Of course, labor reallocation is inevitable, such as in the driving sector. As Citrini pointed out, many white-collar jobs will experience disruptions. For positions like real estate brokers that have long lost tangible value and rely solely on momentum for income, AI may be the final straw.
But our lifesaver lies in the fact that the United States has almost infinite potential and demand for reindustrialization. You may have heard of "reshoring," but it goes far beyond that. We have essentially lost the ability to manufacture the core building blocks of modern life: batteries, motors, small-scale semiconductors—the entire electricity supply chain is almost entirely dependent on overseas sources. What if there is a military conflict? What's even worse, did you know that China produces 90% of the world's synthetic ammonia? Once the supply is cut off, we can't even produce fertilizer and will face famine.
As long as you look to the physical world, you will find endless job opportunities that will benefit the country, create employment, and build essential infrastructure, all of which can receive bipartisan political support.
We have seen the economic and political winds shifting in this direction—discussions on reshoring, deep tech, and "American vitality." My prediction is that when AI impacts the white-collar sector, the path of least political resistance will be to fund large-scale reindustrialization, absorbing labor through a "giant employment project." Fortunately, the physical world does not have a "singularity"; it is constrained by friction.
We will rebuild bridges and roads. People will find that seeing tangible labor results is more fulfilling than spinning in the digital abstract world. The Salesforce senior product manager who lost a $180,000 salary may find a new job at the "California Seawater Desalination Plant" to end the 25-year drought. These facilities not only need to be built but also pursued with excellence and require long-term maintenance. As long as we are willing, the "Jevons Paradox" also applies to the physical world.
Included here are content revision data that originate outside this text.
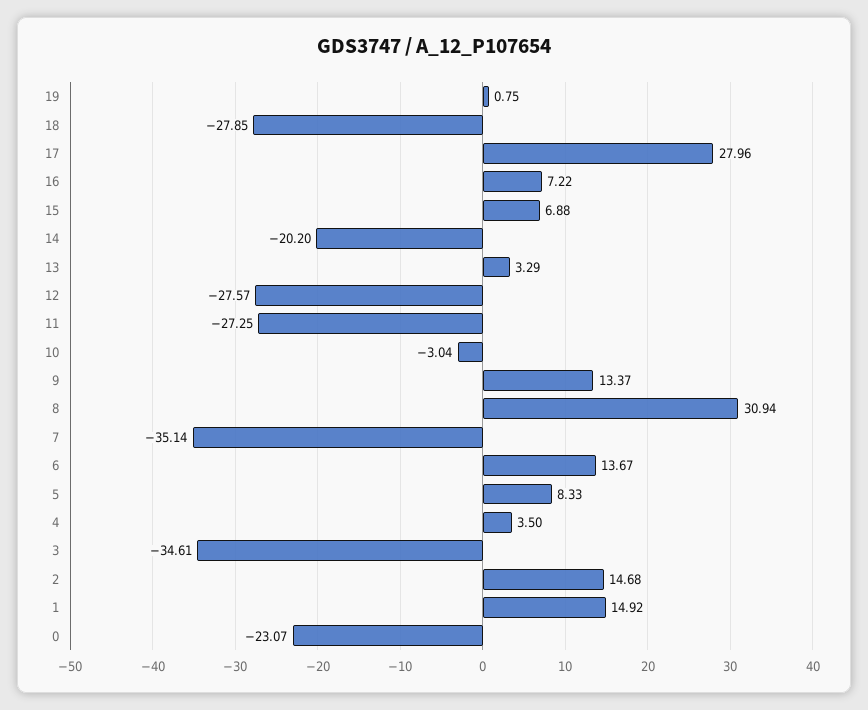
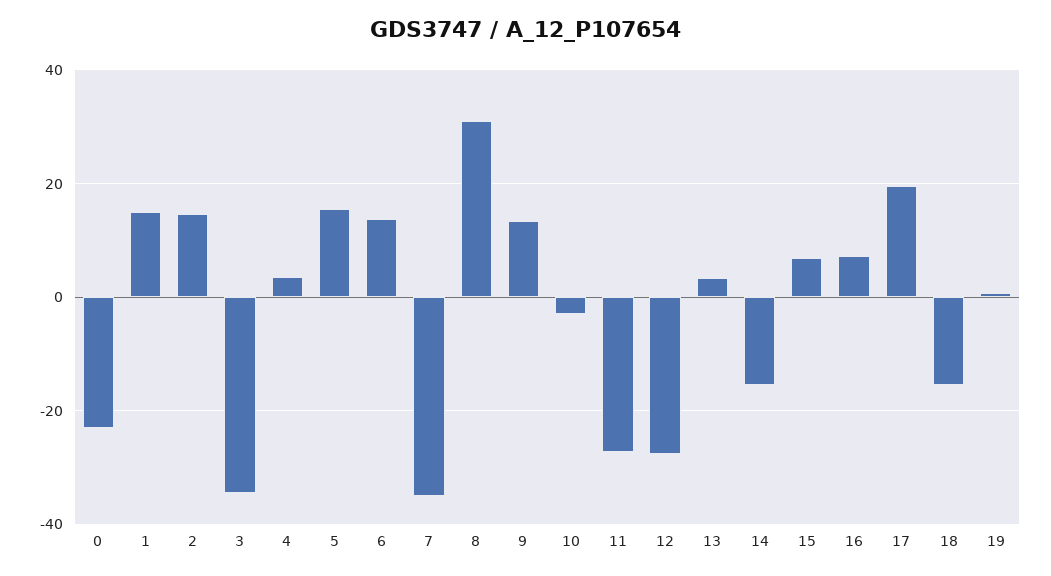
  {
    "19": 0.75,
-   "18": -27.85,
+   "18": -16,
-   "17": 27.96,
+   "17": 20,
    "16": 7.22,
    "15": 6.88,
-   "14": -20.2,
+   "14": -16,
    "13": 3.29,
    "12": -27.57,
    "11": -27.25,
    "10": -3.04,
    "9": 13.37,
    "8": 30.94,
    "7": -35.14,
    "6": 13.67,
-   "5": 8.33,
+   "5": 16,
    "4": 3.5,
    "3": -34.61,
    "2": 14.68,
    "1": 14.92,
    "0": -23.07
  }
The goal of large-scale industrial engineering is abundance. The United States will once again achieve self-sufficiency, enabling large-scale, low-cost production. Moving beyond material scarcity is crucial: in the long run, if we do indeed lose a significant portion of white-collar jobs to AI, we must be able to maintain a high quality of life for the public. And as AI drives profit margins to zero, consumer goods will become extremely affordable, automatically fulfilling this objective.
My view is that different sectors of the economy will "take off" at different speeds, and the transformation in almost all areas will be slower than Citrini anticipates. To be clear, I am extremely bullish on AI and foresee a day when my own labor will be obsolete. But this will take time, and time gives us the opportunity to devise sound strategies.
At this point, preventing the kind of market collapse Citrini imagines is actually not difficult. The U.S. government's performance during the pandemic has demonstrated its proactive and decisive crisis response. If necessary, massive stimulus policies will quickly intervene. Although I am somewhat displeased by its inefficiency, that is not the focus. The focus is on safeguarding material prosperity in people's lives—a universal well-being that gives legitimacy to a nation and upholds the social contract, rather than stubbornly adhering to past accounting metrics or economic dogma.
If we can maintain sharpness and responsiveness in this slow but sure technological transformation, we will eventually emerge unscathed.